Proving R/Q and Q/Z Has No Element of Finite Order

[zcdfhn]

Prove R/Q has no element of finite order other than the identity.

First of all, I have trouble visualizing what R/Q is. But I do know that afterwards you can try to raise an element in R/Q to a power to get to 0, but there will not be a finite number that will be able to do so except zero itself.

So I think I have the jist of the problem figured, but I need help visualizing R/Q. I would appreciate if you could give examples of what numbers belong to what cosets.

I also have a similar question about Q/Z, and I have to prove that every element has a finite order.

Thank you.

 

[matt grime]

You don't try to visualize R/Q (I don't think it's possible to do so, and isn't necessary either), just take the definition: [x] and [y] are the same coset if and only if x-y is a rational number.

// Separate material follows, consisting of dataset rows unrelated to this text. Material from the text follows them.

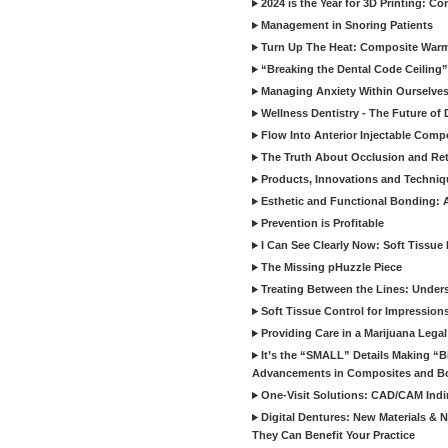
2024 is the Year for 3D Printing: Con
Management in Snoring Patients
Turn Up The Heat: Composite War
“Breaking the Dental Code Ceiling”
Managing Anxiety Within Ourselves
Wellness Dentistry - The Future of D
Flow Into Anterior Injectable Comp
The Truth About Occlusion and Re
Products, Innovations and Techniq
Esthetic and Functional Bonding: 
Prevention is Profitable
I Can See Clearly Now: Soft Tissue
The Missing pHuzzle Piece
Treating Between the Lines: Unders
Soft Tissue Control for Impression
Providing Care in a Marijuana Lega
It’s the “SMALL” Details Making 
Advancements in Composites and B
One-Visit Solutions: CAD/CAM Indi
Digital Dentures: New Materials &
They Can Benefit Your Practice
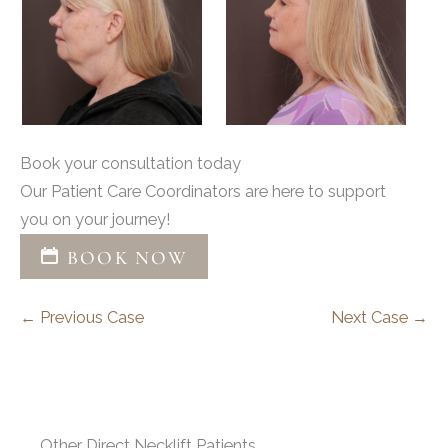
Book your consultation today
Our Patient Care Coordinators are here to support
you on your journey!
BOOK NOW
← Previous Case
Next Case →
Other Direct Necklift Patients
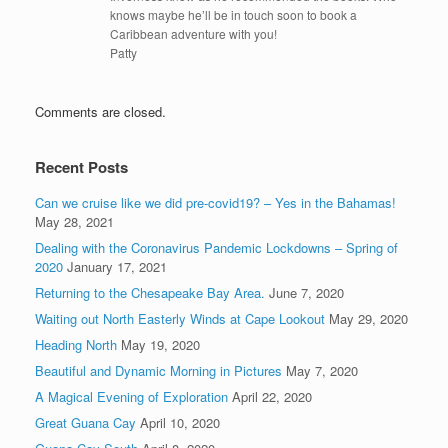
knows maybe he’ll be in touch soon to book a
Caribbean adventure with you!
Patty
Comments are closed.
Recent Posts
Can we cruise like we did pre-covid19? – Yes in the Bahamas!
May 28, 2021
Dealing with the Coronavirus Pandemic Lockdowns – Spring of
2020
January 17, 2021
Returning to the Chesapeake Bay Area.
June 7, 2020
Waiting out North Easterly Winds at Cape Lookout
May 29, 2020
Heading North
May 19, 2020
Beautiful and Dynamic Morning in Pictures
May 7, 2020
A Magical Evening of Exploration
April 22, 2020
Great Guana Cay
April 10, 2020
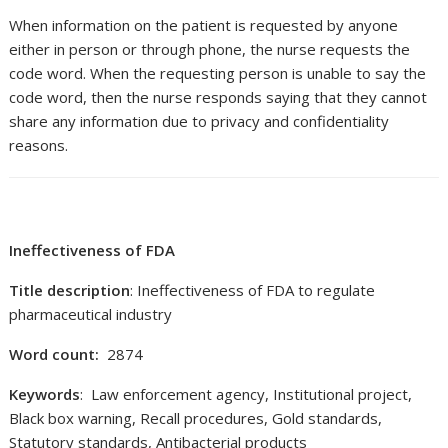
When information on the patient is requested by anyone
either in person or through phone, the nurse requests the
code word. When the requesting person is unable to say the
code word, then the nurse responds saying that they cannot
share any information due to privacy and confidentiality
reasons.
Ineffectiveness of FDA
Title description
: Ineffectiveness of FDA to regulate
pharmaceutical industry
Word count:
2874
Keywords
: Law enforcement agency, Institutional project,
Black box warning, Recall procedures, Gold standards,
Statutory standards, Antibacterial products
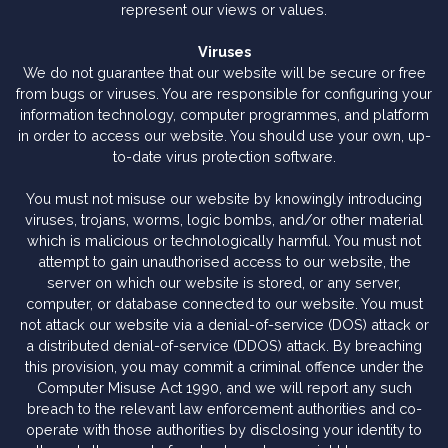
represent our views or values.
Viruses
We do not guarantee that our website will be secure or free
from bugs or viruses. You are responsible for configuring your
information technology, computer programmes, and platform
in order to access our website. You should use your own, up-
to-date virus protection software.
You must not misuse our website by knowingly introducing
viruses, trojans, worms, logic bombs, and/or other material
which is malicious or technologically harmful. You must not
attempt to gain unauthorised access to our website, the
server on which our website is stored, or any server,
computer, or database connected to our website. You must
not attack our website via a denial-of-service (DOS) attack or
a distributed denial-of-service (DDOS) attack. By breaching
this provision, you may commit a criminal offence under the
Computer Misuse Act 1990, and we will report any such
breach to the relevant law enforcement authorities and co-
operate with those authorities by disclosing your identity to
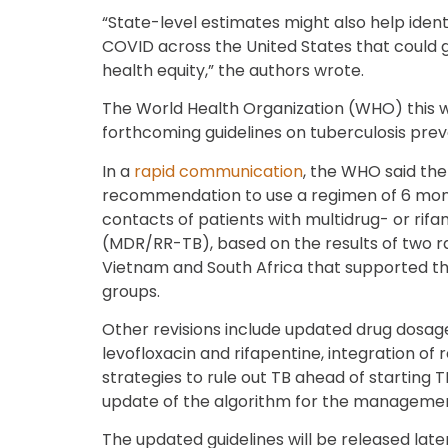
“State-level estimates might also help ident
COVID across the United States that could 
health equity,” the authors wrote.
The World Health Organization (WHO) this 
forthcoming guidelines on tuberculosis pre
In a
rapid communication
, the WHO said the
recommendation to use a regimen of 6 month
contacts of patients with multidrug- or rifa
(MDR/RR-TB), based on the results of two ra
Vietnam and South Africa that supported the
groups.
Other revisions include updated drug dosag
levofloxacin and rifapentine, integration 
strategies to rule out TB ahead of starting 
update of the algorithm for the management
The updated guidelines will be released later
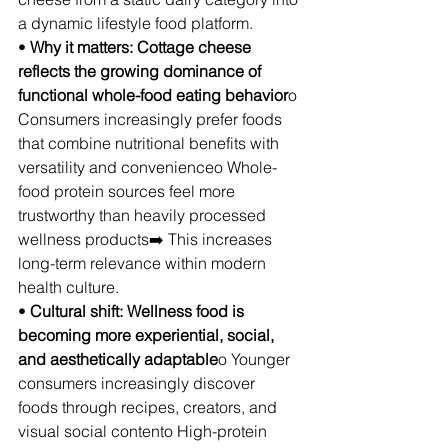
a dynamic lifestyle food platform.
• 
Why it matters: Cottage cheese 
reflects the growing dominance of 
functional whole-food eating behavior
o 
Consumers increasingly prefer foods 
that combine nutritional benefits with 
versatility and convenienceo Whole-
food protein sources feel more 
trustworthy than heavily processed 
wellness products➡️ This increases 
long-term relevance within modern 
health culture.
• 
Cultural shift: Wellness food is 
becoming more experiential, social, 
and aesthetically adaptable
o Younger 
consumers increasingly discover 
foods through recipes, creators, and 
visual social contento High-protein 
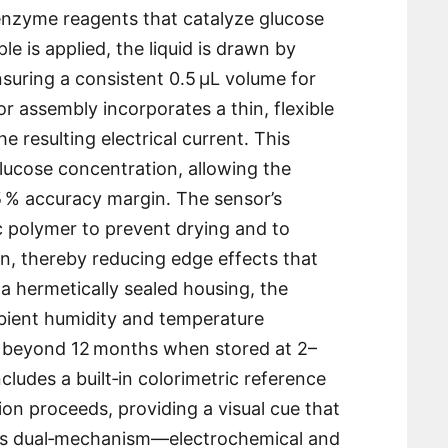
enzyme reagents that catalyze glucose
e is applied, the liquid is drawn by
ensuring a consistent 0․5 µL volume for
or assembly incorporates a thin, flexible
 resulting electrical current․ This
 glucose concentration, allowing the
±5 % accuracy margin․ The sensor’s
c polymer to prevent drying and to
n, thereby reducing edge effects that
a hermetically sealed housing, the
bient humidity and temperature
ife beyond 12 months when stored at 2–
ncludes a built‑in colorimetric reference
ion proceeds, providing a visual cue that
This dual‑mechanism—electrochemical and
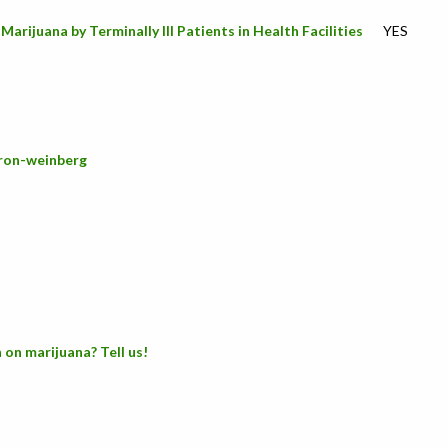
arijuana by Terminally Ill Patients in Health Facilities
YES
/ron-weinberg
 on marijuana? Tell us!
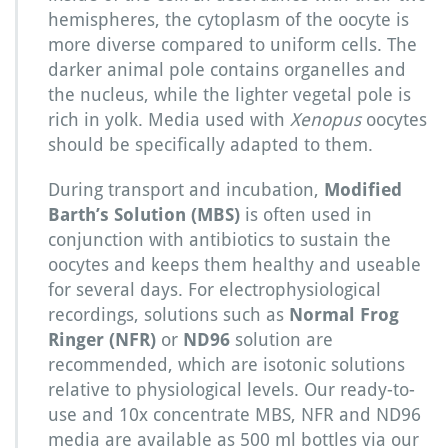
hemispheres, the cytoplasm of the oocyte is
more diverse compared to uniform cells. The
darker animal pole contains organelles and
the nucleus, while the lighter vegetal pole is
rich in yolk. Media used with
Xenopus
oocytes
should be specifically adapted to them.
During transport and incubation,
Modified
Barth’s Solution (MBS)
is often used in
conjunction with antibiotics to sustain the
oocytes and keeps them healthy and useable
for several days. For electrophysiological
recordings, solutions such as
Normal Frog
Ringer (NFR)
or
ND96
solution are
recommended, which are isotonic solutions
relative to physiological levels. Our ready-to-
use and 10x concentrate MBS, NFR and ND96
media are available as 500 ml bottles via our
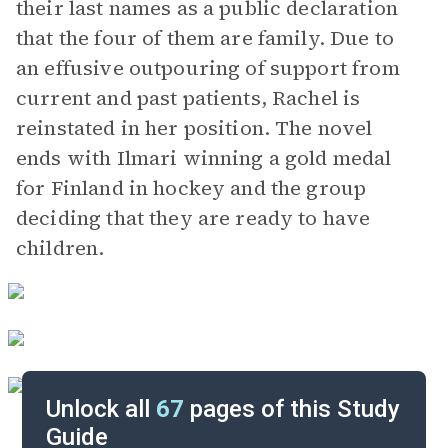
their last names as a public declaration
that the four of them are family. Due to
an effusive outpouring of support from
current and past patients, Rachel is
reinstated in her position. The novel
ends with Ilmari winning a gold medal
for Finland in hockey and the group
deciding that they are ready to have
children.
Unlock all
67
pages of this Study
Guide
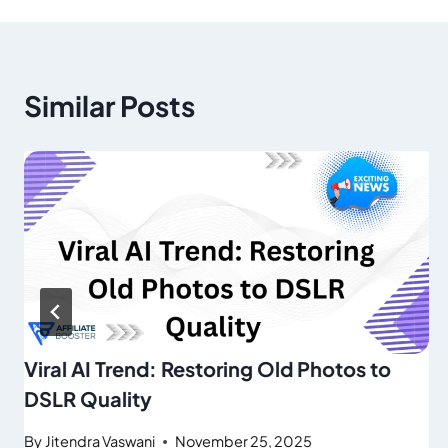
Similar Posts
Viral AI Trend: Restoring Old Photos to
DSLR Quality
By
Jitendra Vaswani
November 25, 2025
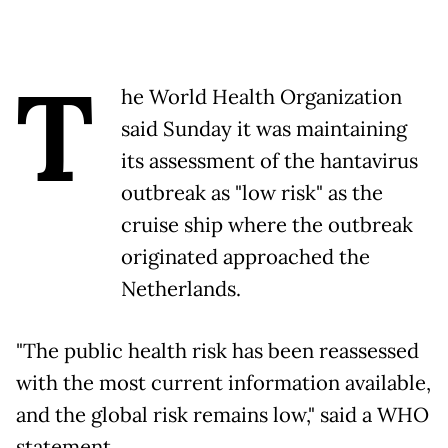
T
he World Health Organization
said Sunday it was maintaining
its assessment of the hantavirus
outbreak as "low risk" as the
cruise ship where the outbreak
originated approached the
Netherlands.
"The public health risk has been reassessed
with the most current information available,
and the global risk remains low," said a WHO
statement.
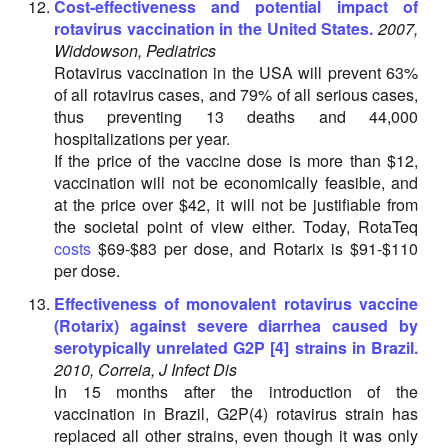
Cost-effectiveness and potential impact of
rotavirus vaccination in the United States.
2007,
Widdowson, Pediatrics
Rotavirus vaccination in the USA will prevent 63%
of all rotavirus cases, and 79% of all serious cases,
thus preventing 13 deaths and 44,000
hospitalizations per year.
If the price of the vaccine dose is more than $12,
vaccination will not be economically feasible, and
at the price over $42, it will not be justifiable from
the societal point of view either. Today, RotaTeq
costs
$69-$83 per dose, and Rotarix is $91-$110
per dose.
Effectiveness of monovalent rotavirus vaccine
(Rotarix) against severe diarrhea caused by
serotypically unrelated G2P [4] strains in Brazil.
2010, Correia, J Infect Dis
In 15 months after the introduction of the
vaccination in Brazil, G2P(4) rotavirus strain has
replaced all other strains, even though it was only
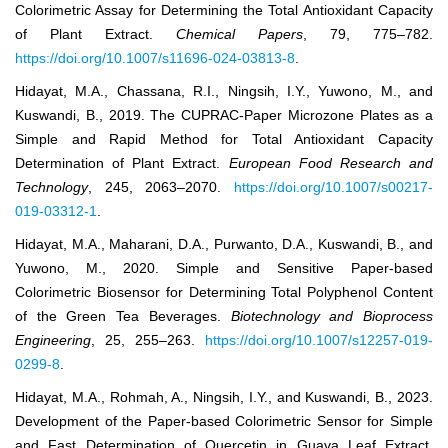
Colorimetric Assay for Determining the Total Antioxidant Capacity
of Plant Extract.
Chemical Papers
, 79, 775–782.
https://doi.org/10.1007/s11696-024-03813-8
.
Hidayat, M.A., Chassana, R.I., Ningsih, I.Y., Yuwono, M., and
Kuswandi, B., 2019. The CUPRAC-Paper Microzone Plates as a
Simple and Rapid Method for Total Antioxidant Capacity
Determination of Plant Extract.
European Food Research and
Technology
, 245, 2063–2070.
https://doi.org/10.1007/s00217-
019-03312-1
.
Hidayat, M.A., Maharani, D.A., Purwanto, D.A., Kuswandi, B., and
Yuwono, M., 2020. Simple and Sensitive Paper-based
Colorimetric Biosensor for Determining Total Polyphenol Content
of the Green Tea Beverages.
Biotechnology and Bioprocess
Engineering
, 25, 255–263.
https://doi.org/10.1007/s12257-019-
0299-8
.
Hidayat, M.A., Rohmah, A., Ningsih, I.Y., and Kuswandi, B., 2023.
Development of the Paper-based Colorimetric Sensor for Simple
and Fast Determination of Quercetin in Guava Leaf Extract.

Now, the operation is addition of cosets (not multiplication, so no raising things to powers), and you want to show that if [x] is not [0], i.e. x is not rational, then [nx] is not the [0] for any n, i.e. that nx is not rational either for any n. So you see that just writing out what it is that you need to proves makes the question entirely trivial.

 

[zcdfhn]

Thank you so much! You really clarified my view on quotient sets, I finally found a connection to what I learned about the quotient Z/nZ and it makes so much sense now.